For more information on discrete cosine transforms see: https://en.wikipedia.org/wiki/Discrete_cosine_transform https://math.mit.edu/~gs/papers/dct.pdf

Functions:

Name Description
blockwise_dct

Decompose batches of images into non-overlapping square blocks of length patch_size, performs a DCT-II on each block, and then

blockwise_idct

Decompose batches of images into non-overlapping square blocks of length patch_size, performs an inverse DCT-II on each block, and

calculate_block_avg_colors

Calculate the average pixel-space value of each image and channel per patch on a given tensor.

set_block_average_colors_on_tensor

Replace the (0, 0) mode of each input per image per patch per channel with the supplied block_avg_colors tensor.

blockwise_dct

blockwise_dct(input: Tensor, patch_size: tuple, image_size: tuple) -> <class 'torch.Tensor'>

Decompose batches of images into non-overlapping square blocks of length patch_size, performs a DCT-II on each block, and then reshape the blocks back into a single image-like tensor of shape image_size.

Notes

The transformations supplied by torchjpeg are orthogonal.

Parameters:

Name Type Description Default

input

Tensor

The tensor to be transformed.

required

patch_size

tuple

The length of the square blocks to apply the DCT-II to.

required

image_size

tuple

The original to transform the non-overlapping blocks to.

required

Returns:

Type Description
<class 'torch.Tensor'>

A tensor which has been block transformed by DCT-II.

blockwise_idct

blockwise_idct(input: Tensor, patch_size: tuple, image_size: tuple) -> <class 'torch.Tensor'>

Decompose batches of images into non-overlapping square blocks of length patch_size, performs an inverse DCT-II on each block, and then reshape the blocks back into a single image-like tensor of shape image_size.

Notes

The inverse of DCT-II is DCT-III. The transformations supplied by torchjpeg are orthogonal.

Parameters:

Name Type Description Default

input

Tensor

The tensor to be transformed.

required

patch_size

tuple

The length of the square blocks to apply the inverse DCT-II to.

required

image_size

tuple

The tensor shape to transform the non-overlapping blocks to.

required

Returns:

Type Description
<class 'torch.Tensor'>

A tensor which has been block transformed by inverse DCT-II.

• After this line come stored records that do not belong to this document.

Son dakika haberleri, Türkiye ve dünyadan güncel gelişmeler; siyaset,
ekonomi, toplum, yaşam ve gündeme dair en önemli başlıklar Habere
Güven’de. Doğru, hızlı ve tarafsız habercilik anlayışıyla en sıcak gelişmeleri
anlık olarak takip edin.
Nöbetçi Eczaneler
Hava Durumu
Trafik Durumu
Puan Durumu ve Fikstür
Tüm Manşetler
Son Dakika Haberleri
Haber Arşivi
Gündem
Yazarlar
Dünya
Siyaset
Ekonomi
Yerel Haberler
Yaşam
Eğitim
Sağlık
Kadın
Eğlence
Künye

calculate_block_avg_colors

calculate_block_avg_colors(input: Tensor, patch_size: tuple) -> <class 'torch.Tensor'>

Calculate the average pixel-space value of each image and channel per patch on a given tensor.

The (0, 0) mode of the DCT is the average. The input is assumed to be in the DCT representation.

Parameters:

Name Type Description Default

input

Tensor

The tensor to get the (0, 0) DCT mode from.

required

patch_size

tuple

The (H, W) size of the patches.

required

Returns:

Type Description
<class 'torch.Tensor'>

The resulting tensor of averages.

set_block_average_colors_on_tensor

set_block_average_colors_on_tensor(input: Tensor, block_avg_colors: Tensor, patch_size: tuple, image_size: tuple) -> <class 'torch.Tensor'>

Replace the (0, 0) mode of each input per image per patch per channel with the supplied block_avg_colors tensor.

The tensors are assumed to be in the DCT representation, and thus the (0, 0) mode represents a per image, per patch, per channel average value.

Parameters:

Name Type Description Default

input

Tensor

The tensor to perform the replacement on.

required

block_avg_colors

Tensor

The tensor which represents the per image per patch per channel averages.

required

patch_size

tuple

The (H, W) size of the patches.

required

image_size

tuple

The (H, W) size of the image.

required

Returns:

Type Description
<class 'torch.Tensor'>

The input tensor where the (0, 0) DCT modes have been replaced by block_avg_colors.